If in doubt, split your 26 items into two subtests, based on +ve and -ve loadings on the first residual contrast. Measure everyone on the two subtests. Cross-plot the measures. What is their correlation? Do you see two versions of the same story about the persons, or are they different stories? Which people are off-diagonal? Is that important? If only a few people are noticeably off-diagonal, or off-diagonal deviance would not lead to any action, then you have a substantively unidimensional test. A straightforward way to obtain the correlation is to write out a PFILE= output file for each subtest. Read the measures into EXCEL and have it produce their Pearson correlation. If R1 and R2 are the reliabilities of the two subtests, and C is the correlation of their ability estimates reported by Excel, then their latent (error-disattenuated) correlation approximates C / sqrt (R1*R2). If this approaches 1.0, then the two subtests are statistically telling the same story. But you may have a "Fahrenheit-Celsius" equating situation if the best fit line on the plot departs from a unit slope.

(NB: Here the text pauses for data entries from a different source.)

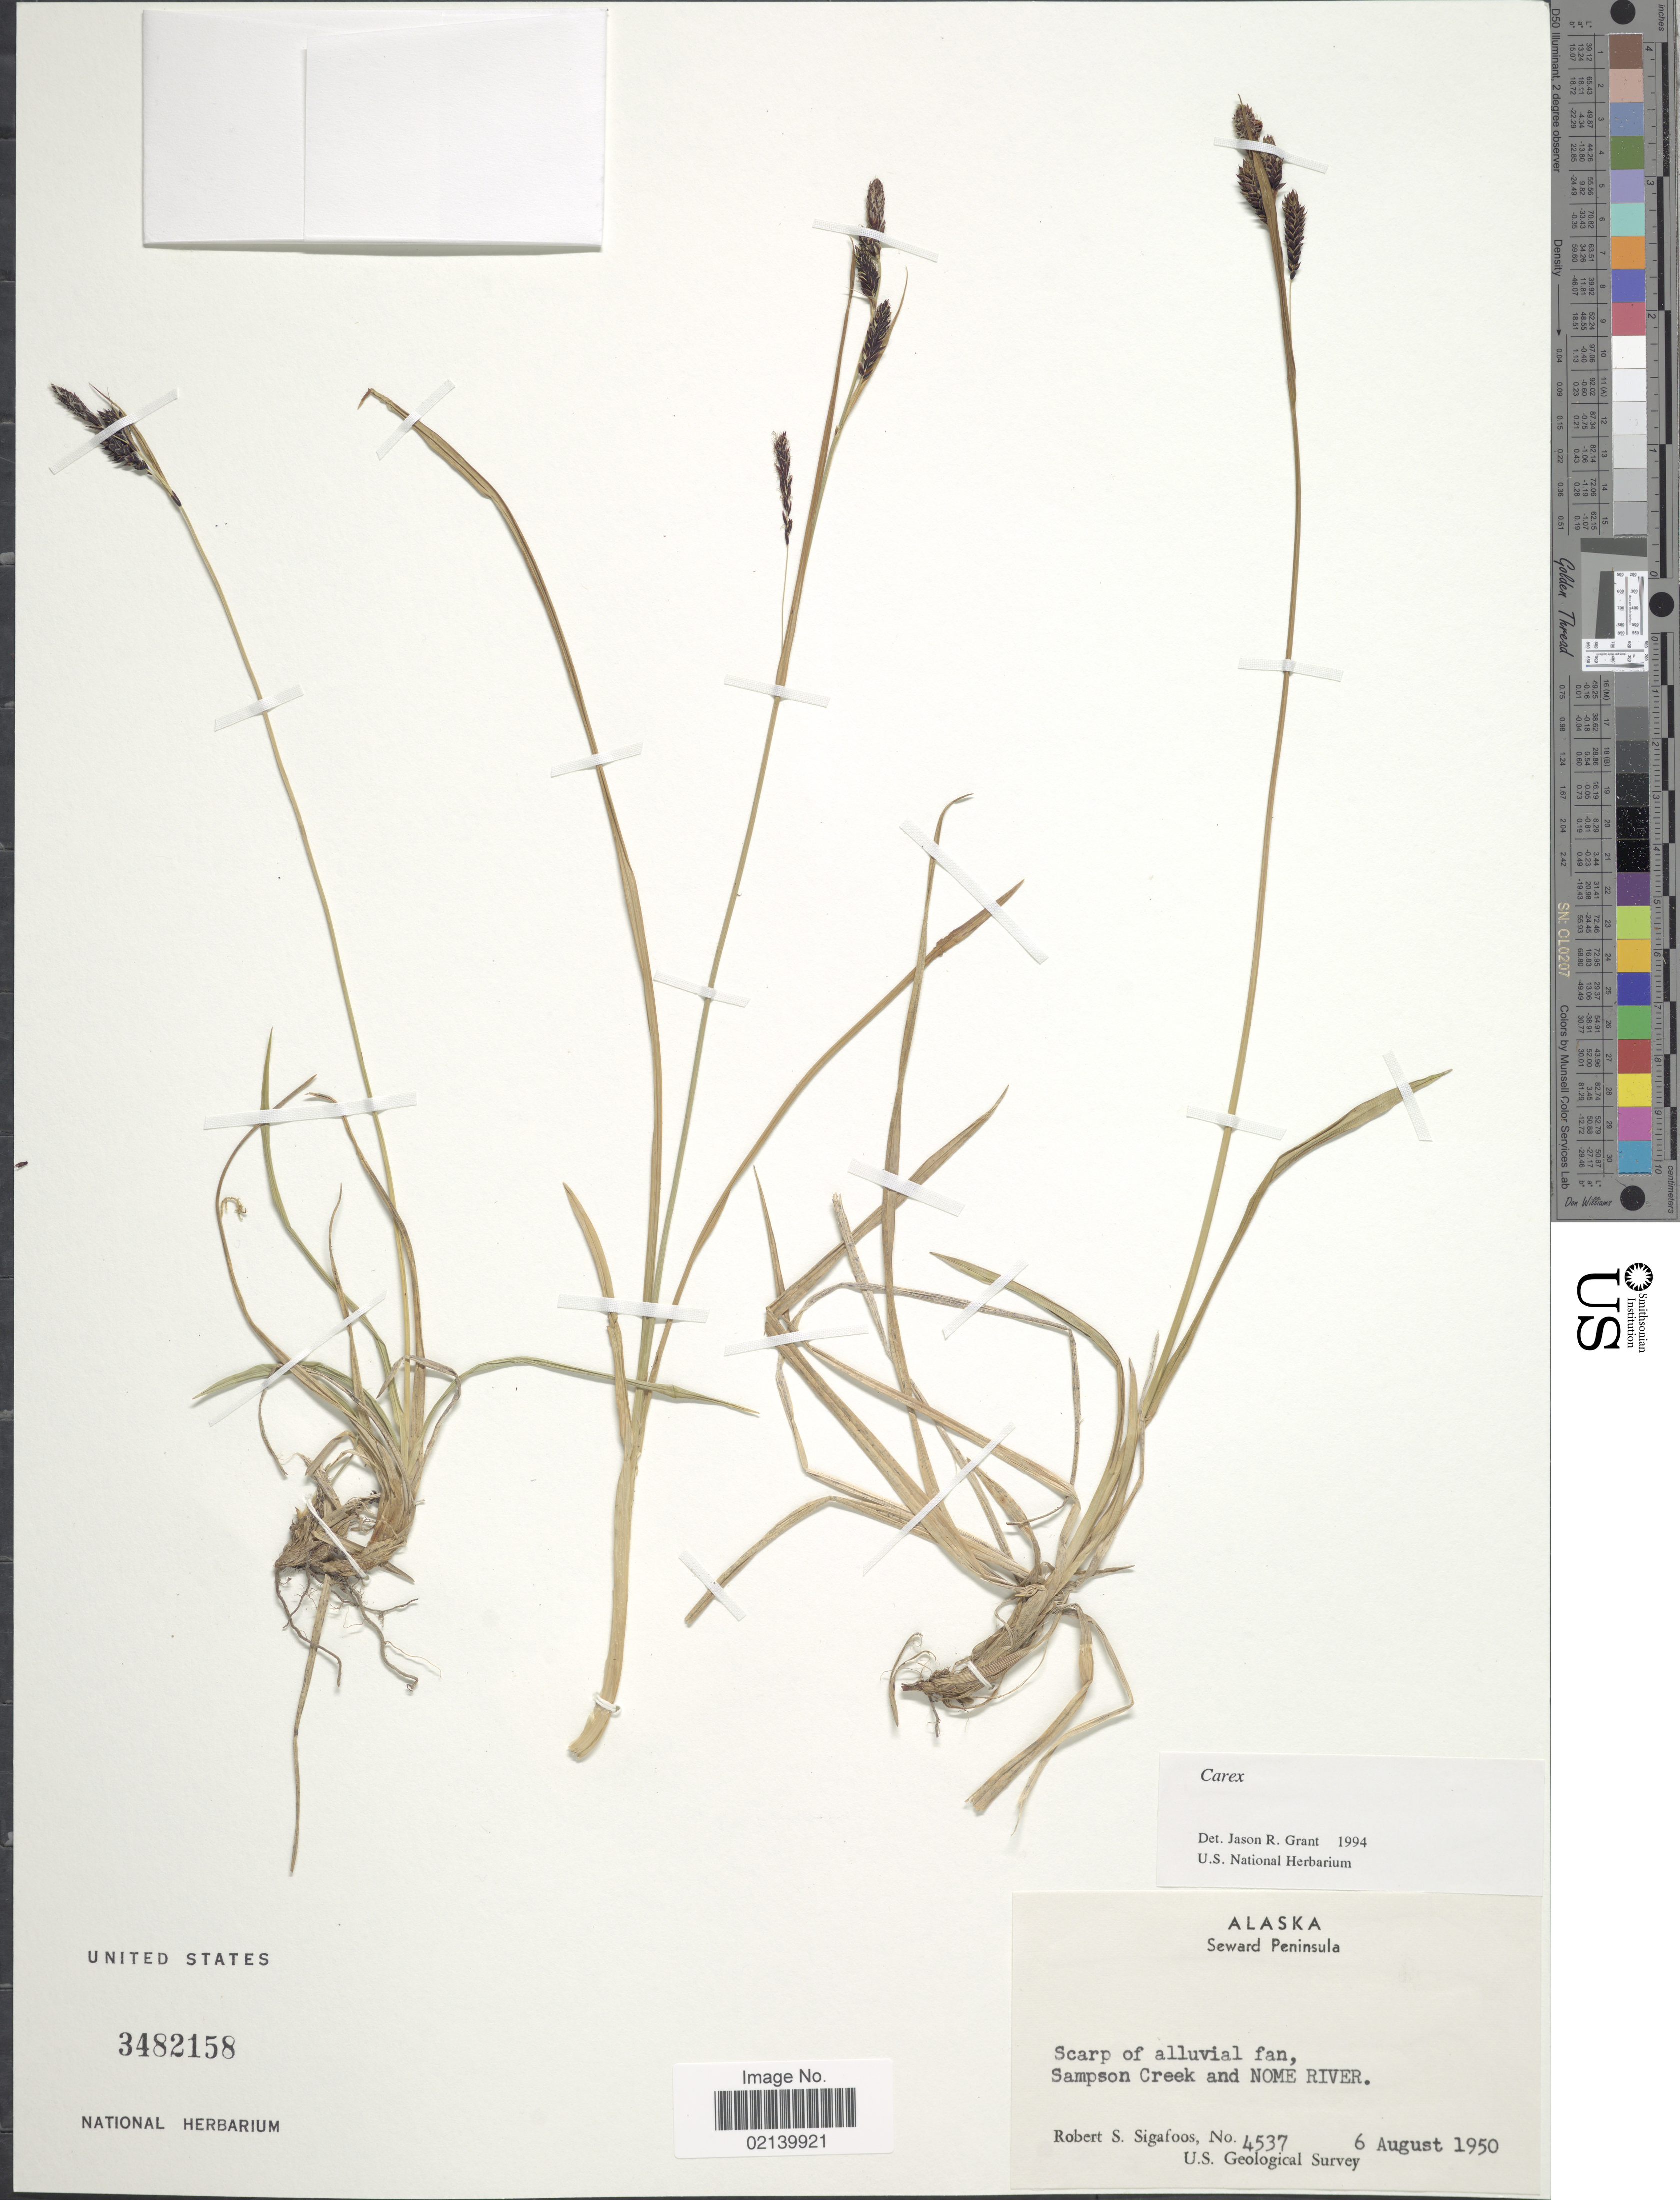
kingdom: Plantae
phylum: Tracheophyta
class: Liliopsida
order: Poales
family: Cyperaceae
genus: Carex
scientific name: Carex sp.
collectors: R. Sigafoos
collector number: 4537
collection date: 1950-08-06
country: United States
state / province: Alaska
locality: Alaska, Seward Peninsula. Scarp of alluvial fan, Sampson Creek and NOME RIVER.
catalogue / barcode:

You can do a similar investigation for the second contrast of size 2.4, and third of size 1.9, but each time the motivation for doing more than dropping an off-dimension item or two becomes weaker. Since random data can have eigenvalues of size 1.4, there is little motivation to look at your 5th contrast.
"Variance explained" is a newly developing area in Rasch methodology. We learn something new about it every month or so. Perhaps you will contribute to this. So there are no rules, only tentative guidelines based on the current state of theory and empirical experience.
1. Originally Winsteps implemented 3 algorithms for computing variance-explained. Most people used the default algorithm (based on standardized residuals). User experience indicates that one of the other two algorithms was much more accurate in apportioning explained and unexplained variance. So, in the current version of Winsteps, this other algorithm (based on raw residuals) had become the algorithm for this part of the computation. The three algorithms are still implemented for the decomposition of the unexplained variance into contrasts (raw residuals, standardized residuals and logit residuals), and the default remains the standardized residuals for this part of the computation.
2. www.rasch.org/rmt/rmt221j.htm shows the expected decomposition of raw variance into explained variance and unexplained variance under different conditions.
Since the rules are only guidelines, please always verify their applicability in your particular situation. A meaningful way of doing this is to compute the person measures for each of what might be the biggest two dimensions in the data, and then to cross-plot those measures. Are the differences between the measures big enough, and pervasive enough, to be classified as "two dimensions" (and perhaps reported separately) or are they merely a minor perturbation in the data. For instance, in arithmetic, word-problems, abstract-problems and concrete-problems have different response profiles (and so noticeable contrasts), but they are rarely treated as different "dimensions".